____ Document excerpt

- Announced on: 21 September 2005
- Site: Bengaluru, Karnataka, India

Highlights
- Best Direction: Indrajith Lankesh Monalisa
- Best Actor: Sriimurali Kanti
- Best Actress: Shruti Gowdru
- Most awards: Rakshasa (4)

= 2004–05 Karnataka State Film Awards =

Annual Indian film awards ceremony

The 2004–05 Karnataka State Film Awards, presented by Government of Karnataka, recognised the best of Kannada-language films released in the year 2004. The awards were announced on 21 September 2005.

==Lifetime achievement award==

| Name of Award | Awardee(s) | Awarded As |
|---|---|---|
| • Dr. Rajkumar Award • Puttanna Kanagal Award • Lifetime Contribution to Kannada Cinema Award | • M. P. Shankar • A. T. Raghu • Vajramuni • Chandulal Jain | • Supporting Actor, Producer, Writer • Director • Supporting Actor • Producer |

== Jury ==
A committee headed by Kodalli Shivaram was appointed to evaluate the feature films awards.

________

- **Aim of the exercise**: Transcribe the part of the awards page starting with "- Announced on: 21" and going on through "21 September 2005.". The records have no connection to the awards page.

____ Extracted data

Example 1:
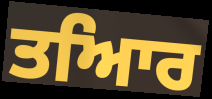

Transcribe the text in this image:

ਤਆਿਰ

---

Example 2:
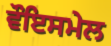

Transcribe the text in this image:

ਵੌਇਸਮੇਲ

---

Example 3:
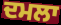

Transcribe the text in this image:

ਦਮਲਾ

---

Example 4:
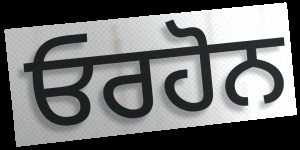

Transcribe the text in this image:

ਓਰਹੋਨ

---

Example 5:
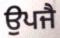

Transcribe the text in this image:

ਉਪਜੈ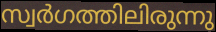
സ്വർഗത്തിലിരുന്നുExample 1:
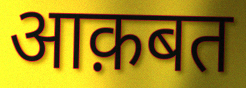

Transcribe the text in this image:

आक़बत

________
____ Extracted data

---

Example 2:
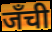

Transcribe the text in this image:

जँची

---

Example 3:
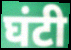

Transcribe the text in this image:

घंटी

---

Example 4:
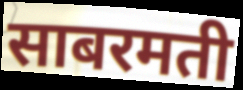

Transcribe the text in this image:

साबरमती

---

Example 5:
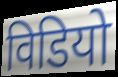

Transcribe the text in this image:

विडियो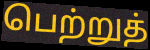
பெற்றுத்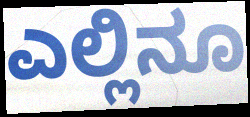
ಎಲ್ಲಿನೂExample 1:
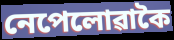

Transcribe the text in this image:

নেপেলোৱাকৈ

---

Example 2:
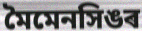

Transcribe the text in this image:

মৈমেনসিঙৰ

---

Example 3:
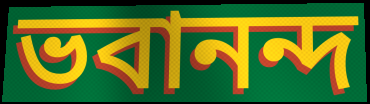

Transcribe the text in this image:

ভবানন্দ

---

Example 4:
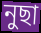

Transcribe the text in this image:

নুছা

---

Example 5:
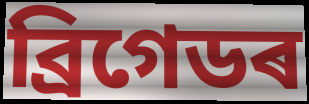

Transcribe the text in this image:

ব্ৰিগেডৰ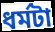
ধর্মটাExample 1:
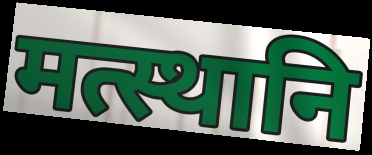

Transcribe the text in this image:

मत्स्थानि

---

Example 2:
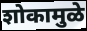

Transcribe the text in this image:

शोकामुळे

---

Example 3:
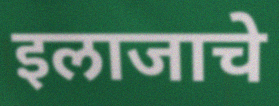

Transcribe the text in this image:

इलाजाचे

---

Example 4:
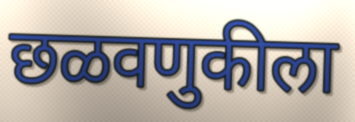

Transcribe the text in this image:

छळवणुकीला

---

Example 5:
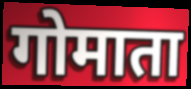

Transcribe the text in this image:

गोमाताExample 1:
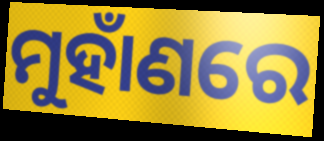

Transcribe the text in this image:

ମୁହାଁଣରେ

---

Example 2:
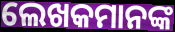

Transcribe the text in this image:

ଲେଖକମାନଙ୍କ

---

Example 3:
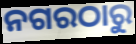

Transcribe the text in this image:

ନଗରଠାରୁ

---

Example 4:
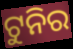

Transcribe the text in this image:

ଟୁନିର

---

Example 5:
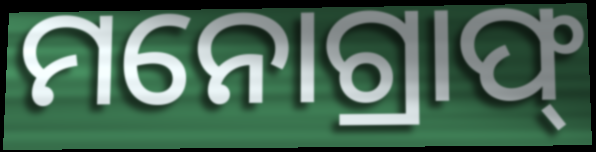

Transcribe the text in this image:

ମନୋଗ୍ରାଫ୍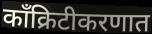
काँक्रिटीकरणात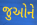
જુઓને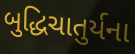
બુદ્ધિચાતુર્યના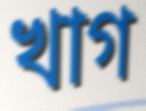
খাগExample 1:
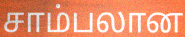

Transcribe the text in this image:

________

- **Final answer**:
- Announced on: 21 September 2005
- Site: Bengaluru, Karnataka, India

Highlights
- Best Direction: Indrajith Lankesh Monalisa
- Best Actor: Sriimurali Kanti
- Best Actress: Shruti Gowdru
- Most awards: Rakshasa (4)

= 2004–05 Karnataka State Film Awards =

Annual Indian film awards ceremony

The 2004–05 Karnataka State Film Awards, presented by Government of Karnataka, recognised the best of Kannada-language films released in the year 2004. The awards were announced on 21 September 2005.